ЧТО ТРЕБУЕТСЯ: Переведите на английский язык предложение из отрывка о драматургии Йейтса: «Это было первое произведение для сцены в стилистике японского театра Но».

ФРАГМЕНТ СТРАНИЦЫ:
С такого яростного спора со временем, насыщенной внутренним действием пьесы начался новый период драматургии Йейтса. Это было первое произведение для сцены в стилистике японского театра Но. К этой форме искусства внимание ирландца впервые привлёк молодой американский поэт Эзра Паунд, служивший у Йейтса секретарём в 1914-1916 гг. Горячий интерес символиста к японскому театру нельзя назвать случайностью, здесь многое было родственно художественным устремлениям поэта. Сюжеты, зачастую построенные на прямом вмешательстве сверхъестественных сил в судьбу обычных людей, мотив испытания героев богами (вспомним «Зелёный шлем»), мощное синергетическое сочетание двух искусств – актёрского и танцевального. Над проблемой объединения эстетического воздействия танца и драмы Йейтс задумывался ещё в самом начале своей театральной биографии. Об этом свидетельствует одна из восхищённых фраз, которой Йейтс приветствовал постановку «Дидоны и Энея» в 1901 году: «Он [Крэг] создал идеальную страну, в которой возможно всё, даже говорить стихами, или говорить под музыку, или выразить всю жизнь в танце». В этот же ряд можно поставить сцену танца, с помощью которого фея из «Страны, желанной сердцу» увела главную героиню в волшебный мир. И третьей важной составляющей, конечно же, была маска.

Первые опыты в этой области проводились с лёгкой руки Крэга. В постановке «Песочных часов» 1911 года эскизы масок Ангела и Дурака так и не были воплощены, но когда работали над спектаклем «На берегу Байле» в том же году наблюдающие за трагедией Кухулина нищие всё-таки получили свои маски. Поэт говорил: «Маска никогда не покажется всего лишь грязным лицом, и как близко ни подойти к ней, она всё равно останется произведением искусства». Обращение Йейтса к маске внутренне оправдано, его герои часто колеблются между типом – воплощённой идеей – и индивидуальностью. Один из самых ярких примеров тому в драматургии до 1916 года – Шонахан. Поэт, сосуд поэзии, в экстазе служения забывший об инстинкте самосохранения. Речи умирающего от голода фанатика – не воля индивидуума, но голос самой Поэзии. Трагедия – во всяком случае, трагедия Йейтса, – это процесс переплавки силы характера в единую мощную страсть, которую обычное человеческое лицо выразить не в состоянии, только маска – предмет искусства – способна запечатлеть и сохранить.

Г.М. Кружков приводит любопытную, в свете поднятой темы старости, гипотезу о функции маски: «Может быть, здесь сказался его [Йейтса] инстинктивный страх перед Временем и стремление защитить от него наиболее уязвимую часть человека – лицо. А если не защитить, то хотя бы скрыть раны под надёжной бронёй?»
Вряд ли Йейтс стал бы вводить какие-либо элементы в своё творчество, руководствуясь чувством страха. Безусловно, он считал дряхление своим злейшим врагом, но твёрдо знал, что проиграет в этой войне, и встречал смерть спокойно, с открытым забралом.

ЗАПИСАННЫЕ ДАННЫЕ:
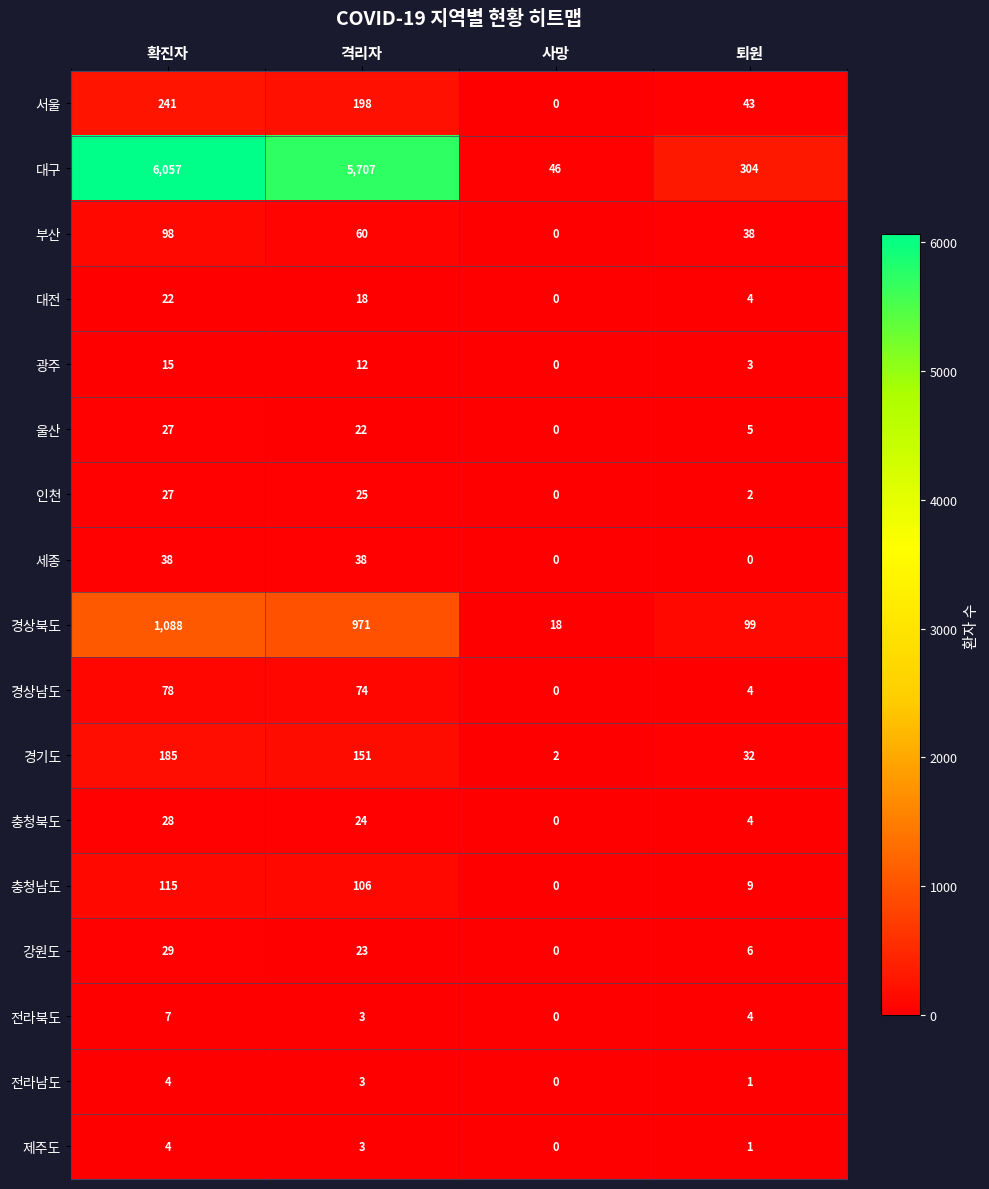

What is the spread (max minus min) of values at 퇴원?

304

---

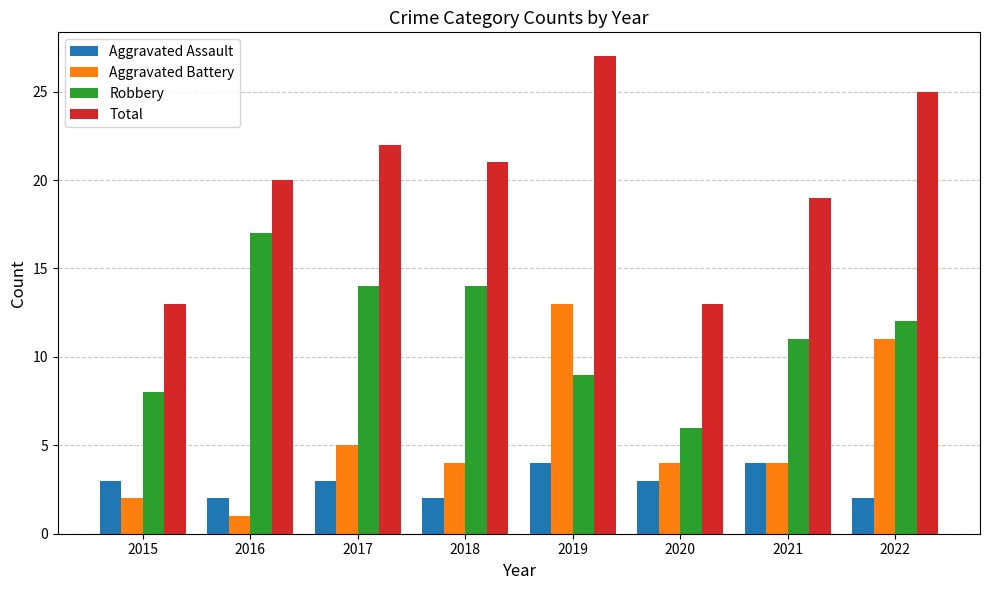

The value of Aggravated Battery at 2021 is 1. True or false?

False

МЕСТО ДЛЯ ОТВЕТА: This was the first work for the stage in the style of Japanese Noh theater.